I’ve noticed that the best way to get clients to leave feedback is to ask for it. Once a job ends and it is time to close the contract, write a short note to your clients explaining how good the experience was. Also, add that you’ve left them feedback and you’d appreciate it if they do the same as it could benefit you. Most clients will take the trouble to leave feedback if they realize you’ve already done so.

#8 Set up your projects

This is a new option that allows freelancers to make money on UpWork directly without bidding for jobs. Some experts argue that UpWork has stolen the idea from Fiverr, another big freelancing platform. It works in a similar fashion where you can set up projects.

You will have to provide information such as your price, portfolio, and experience. UpWork usually takes 24-48 hours to approve projects. Once approved, they’ll go live on your profile and the platform.

Anyone looking for services that you offer will be able to find your projects and assign you a job right away. I’ve noticed that most clients who use this feature do not negotiate since Projects provide a clear system. Make sure you write detailed descriptions and answer all questions a client may have about a project. A bad thing, however, is that UpWork doesn’t give freelancers the option to ‘decline’ jobs offered through this means. 

If you can’t do the job for any reason, you will have no option but to cancel the job.  That could negatively affect your profile score. Still, I feel it is a very good way to make money since it removes the need to search for and bid on jobs.

#9 Don’t be quick to close jobs

This might come as a surprise but it’s not a wise idea to close jobs right after you complete a milestone. You should give your client some time to review work and get back to you with feedback. A lot of my clients have more work to offer. Closing a job shows that you’re not interested in any more work.

Always ask your clients if they’re interested in more work and send a message offering your services before you close a contract. There are many more benefits of keeping jobs open. It shows your profile is active. This can be useful for freelancers who find it hard to win gigs. 

A job on your profile shows you’re active. UpWork is known to suspend inactive accounts or accounts with no jobs. However, don’t go overboard. A freelancer with too many open jobs isn’t considered attractive because clients feel that someone who works on too many projects at the same time may not be able to meet deadlines.

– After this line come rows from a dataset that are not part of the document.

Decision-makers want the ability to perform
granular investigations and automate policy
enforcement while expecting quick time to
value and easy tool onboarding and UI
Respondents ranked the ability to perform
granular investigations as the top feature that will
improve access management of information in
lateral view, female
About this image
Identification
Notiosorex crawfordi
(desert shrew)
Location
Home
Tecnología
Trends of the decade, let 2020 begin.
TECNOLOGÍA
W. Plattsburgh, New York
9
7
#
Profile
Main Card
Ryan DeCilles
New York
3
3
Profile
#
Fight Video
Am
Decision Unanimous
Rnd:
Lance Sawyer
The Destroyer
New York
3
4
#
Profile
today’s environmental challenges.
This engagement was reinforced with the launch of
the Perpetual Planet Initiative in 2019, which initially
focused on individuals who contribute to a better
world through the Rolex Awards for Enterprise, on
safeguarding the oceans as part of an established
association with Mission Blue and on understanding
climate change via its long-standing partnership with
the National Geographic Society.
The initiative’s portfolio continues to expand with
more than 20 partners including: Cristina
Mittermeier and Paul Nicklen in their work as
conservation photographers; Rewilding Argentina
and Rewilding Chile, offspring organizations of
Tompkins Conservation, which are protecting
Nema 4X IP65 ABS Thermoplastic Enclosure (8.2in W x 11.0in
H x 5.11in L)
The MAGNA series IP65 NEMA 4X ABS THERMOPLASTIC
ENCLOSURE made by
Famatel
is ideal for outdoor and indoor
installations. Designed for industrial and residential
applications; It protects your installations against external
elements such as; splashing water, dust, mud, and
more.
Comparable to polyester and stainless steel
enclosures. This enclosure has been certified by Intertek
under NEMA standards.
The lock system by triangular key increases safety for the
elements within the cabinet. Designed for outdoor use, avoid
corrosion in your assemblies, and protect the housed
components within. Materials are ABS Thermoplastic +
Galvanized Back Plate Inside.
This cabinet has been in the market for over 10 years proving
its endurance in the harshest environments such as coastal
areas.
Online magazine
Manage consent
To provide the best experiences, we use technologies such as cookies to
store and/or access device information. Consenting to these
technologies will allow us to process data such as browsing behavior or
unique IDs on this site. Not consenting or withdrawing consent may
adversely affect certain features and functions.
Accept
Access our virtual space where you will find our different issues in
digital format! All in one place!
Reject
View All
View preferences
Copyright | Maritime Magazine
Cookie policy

#10 Learn to identify good clients

Not every client is a good client. As an UpWork freelancer, it is important to be able to identify reliable clients so you can go the extra mile to win them over. There are some red flags that can help you identify unreliable clients.

Bad reviews

As stated earlier, UpWork allows both clients and freelancers to leave feedback. We suggest that you work with clients who have at least a 4-star rating as it indicates professionalism. However, don’t just go for the star rating and read comments as well. 

Sometimes, freelancers leave feedback that can tell you more about a client. But, remember not all reviews are reliable. Don’t trust a single review and look for clients who have worked with a number of freelancers.

Poor job descriptions

While not the most important factor, a poorly written job description is a red flag. It indicates issues such as a lack of understanding of what one wants. You do not want to work with clients who keep sending revisions just because they don’t know what they want.

Some clients leave vague statements like ‘need a website’ or ‘looking for a designer.’ They do not provide any other details even during the negotiation phase. Also, some can be fussy and ask for private details such as your phone number. 

While scams are not very common on UpWork, you still need to protect your interest. Stay away from clients that are only interested in your email or phone number. Also, don’t accept a job request that requires you to communicate outside of the platform or accept payments using a third-party provider. Doing so could even get you suspended.

Unclear communication

Dealing with difficult clients can be a lot of trouble. If you ever feel a client is difficult to work with then it’s best to maintain distance. You don’t want to work with a client who disrespects your work. Politely excuse yourself if you ever feel you’re not the right fit for a job and look for better options.

UpWork even shows client history including location, total spent, and the number of jobs posted. Since UpWork is a global platform, you will find clients from all around the world. However, Canadian clients are among the most in-demand as they pay well and are professional. To save time, consider working with clients who have a verified payment method.

#11 Know the power of badges

UpWork recently introduced the badge system that helps high-quality freelancers stand out. ​​You must have a 100% complete profile to qualify for these badges. Other requirements include up-to-date availability, a decent Upwork Readiness Test score, and an active account. There are four badges:

  • Rising Talent 
  • Top Rated 
  • Top Rated Plus 
  • Expert-Vetted

The Rising Talent badge is the easiest to get. It indicates you’re popular on the platform and among the best new freelancers in your niche. Expert-Vetted is the hardest to attain as it is invite-only. 

UpWork Badges don’t only help freelancers win more jobs but offer other benefits as well including the option to get feedback removed, access to improved customer support, and a reduced fee for Featured jobs. You’ll need a Job Success Score of at least 90 percent to qualify for most badges. The score depends on factors such as contract size and feedback.

#12 Be quick to respond to invited

UpWork uses an algorithm to decide how many job invites a user receives. The system seems to prefer freelancers who respond to invites within 24 hours. UpWork tells how quick you are to respond and if you respond to every job invite.

More invites mean more chances to win jobs and make money. Clients who send invites are more likely to award contracts. Don’t worry if you don’t want to bid for a job. You will always have the option to decline invites. Also, set your profile to inactive if you cannot respond to invites for any reason, like if you’re holidaying or sick. This will ensure you receive no invites. You can always set your profile to active once you get back to work.

#13 Don’t give up

Our last tip is to not give up. According to UpWork, the average client takes 48 hours to award jobs. However, not all clients award contracts and many jobs close without success. Competition on UpWork is very tough, so get ready to lose some jobs. 

It can take some freelancers more than three months to win their first gig. You have to keep your best foot forward and not give up just because you have won no contracts. Keep bidding and work on your profile and proposal so you can win jobs.